MILLIONS of Brits are facing a cut to pay in real terms as inflation is outpacing wage growth.
Official data published today by the Office for National Statistics (ONS) shows pay increased by 4.2% in the three months to April, excluding bonuses.
But inflation is running at 9% and could go even higher piling pressure on people’s finances.
It means in real terms it’s a pay cut, with wages down 2.2% on last year the ONS said.
Sam Beckett, head of economic statistics at the ONS said: “The high level of bonuses continues to cushion the effects of rising prices on total earnings for some workers, but if you exclude bonuses, pay in real terms is falling at its fastest rate in over a decade.”
Last month figures from the ONS showed the average salary went up by 4.2% when inflation was at 7%.
The latest wage data also reveals unemployment is at it’s lowest for nearly 50 years, and job vacancies hit a record 1.3million.
Beckett said: “Today’s figures continue to show a mixed picture for the labour market.
“While the number of people in employment is up again in the three months to April, the figure remains below pre-pandemic levels.
“Moreover, although the number of people neither in work nor looking for a job has fallen slightly in the latest period, that remains well up on where it was before Covid-19 struck.
“At the same time, unemployment is close to a 50-year low point and there was a record low number of redundancies.

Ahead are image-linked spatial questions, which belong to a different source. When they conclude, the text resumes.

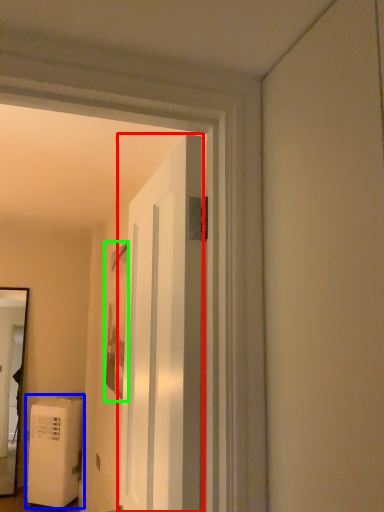
Question: Based on their relative distances, which object is farther from door (highlighted by a red box)? Choose from water heater (highlighted by a blue box) and picture frame (highlighted by a green box).

Choices:
 (A) water heater
 (B) picture frame

Answer: (A)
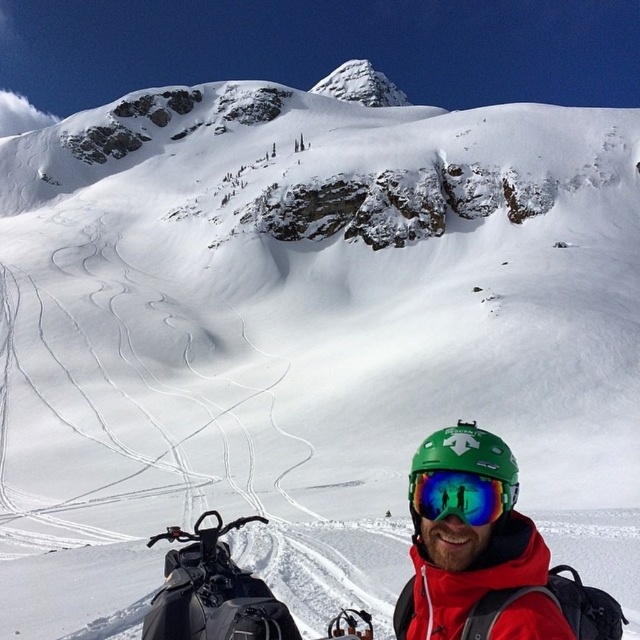
Is black matte snowmobile at lower left to the right of green matte helmet at lower center from the viewer's perspective?

Incorrect, black matte snowmobile at lower left is not on the right side of green matte helmet at lower center.

Does black matte snowmobile at lower left have a lesser width compared to green matte helmet at lower center?

No, black matte snowmobile at lower left is not thinner than green matte helmet at lower center.

Measure the distance between point [198,582] and camera.

38.61 meters

Find the location of a particular element. black matte snowmobile at lower left is located at coordinates (212, 589).

Between green matte helmet at lower center and transparent reflective goggles at center, which one appears on the left side from the viewer's perspective?

transparent reflective goggles at center

Which of these two, green matte helmet at lower center or transparent reflective goggles at center, stands taller?

green matte helmet at lower center is taller.

Measure the distance between green matte helmet at lower center and camera.

A distance of 114.56 feet exists between green matte helmet at lower center and camera.

At what (x,y) coordinates should I click in order to perform the action: click on green matte helmet at lower center. Please return your answer as a coordinate pair (x, y). Looking at the image, I should click on (460, 492).

Does black matte snowmobile at lower left appear under transparent reflective goggles at center?

Yes, black matte snowmobile at lower left is below transparent reflective goggles at center.

Which is in front, point (285, 621) or point (412, 518)?

Point (285, 621) is in front.

The width and height of the screenshot is (640, 640). I want to click on black matte snowmobile at lower left, so click(x=212, y=589).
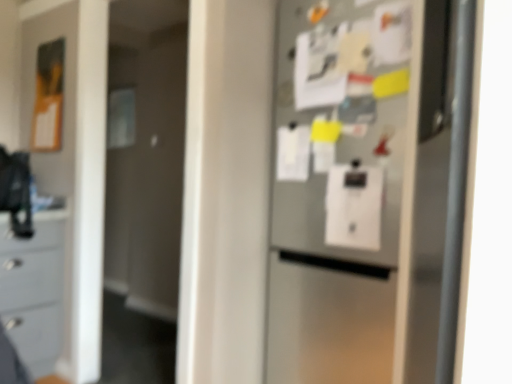
Question: Should I look upward or downward to see satin silver refrigerator at center?

Choices:
 (A) down
 (B) up

Answer: (A)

“Job vacancies are still slowly rising, too. At a new record level of 1.3 million, this is over half a million more than before the onset of the pandemic.”
A tight labour market where employment is high and there are lots of job vacancies means it’s a good time to find a new job.

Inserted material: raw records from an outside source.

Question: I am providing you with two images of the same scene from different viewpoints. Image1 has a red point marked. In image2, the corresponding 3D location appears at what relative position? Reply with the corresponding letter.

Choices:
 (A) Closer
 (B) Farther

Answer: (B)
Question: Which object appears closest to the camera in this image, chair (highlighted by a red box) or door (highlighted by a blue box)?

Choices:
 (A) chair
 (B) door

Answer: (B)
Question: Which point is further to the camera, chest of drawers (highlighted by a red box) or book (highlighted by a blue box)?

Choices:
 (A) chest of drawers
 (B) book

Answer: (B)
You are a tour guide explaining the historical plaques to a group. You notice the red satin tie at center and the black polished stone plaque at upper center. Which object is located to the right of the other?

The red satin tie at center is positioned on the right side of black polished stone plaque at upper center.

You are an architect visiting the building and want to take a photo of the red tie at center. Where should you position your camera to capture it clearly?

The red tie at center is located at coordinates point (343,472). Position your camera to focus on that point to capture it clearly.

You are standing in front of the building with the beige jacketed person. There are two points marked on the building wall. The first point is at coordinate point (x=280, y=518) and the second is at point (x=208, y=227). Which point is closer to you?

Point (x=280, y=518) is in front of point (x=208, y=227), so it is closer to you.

And in some areas a lack of staff has pushed up wages, with some jobs like chefs and bouncers seeing above inflation wage rises.
From next month hundreds of thousands of workers will get a boost to pay from a change to National Insurance.
The threshold that workers pay National Insurance will rise from £9.500 a year to £12,500 from July.
It means the average worker will get £30 a month or £360 extra a year.
The amount you’ll get will vary based on how much you earn.
It’s one of several ways the government is attempting to help millions of households struggling with the cost of living crisis.
Energy prices, fuel and food are among the essentials which have rocketed.
The government last month set out plans for extra one-off cost of living payments including £650 for those on means-tested benefits, £400 for energy billpayers and £300 more for pensioners.
Chancellor Rishi Sunak said: “Today’s stats show our jobs market remains robust with redundancies at an all time low.
“Helping people into work is the best way to support families in the long term, and we are continuing to support people into new and better jobs.
“We are also providing immediate help with rising prices – eight million of the most vulnerable families will receive at least £1,200 of direct payments this year, with all families receiving £400.”
The latest wage figures follow fresh fears of a recession after data yesterday showed the economy shrank by 0.3% in April.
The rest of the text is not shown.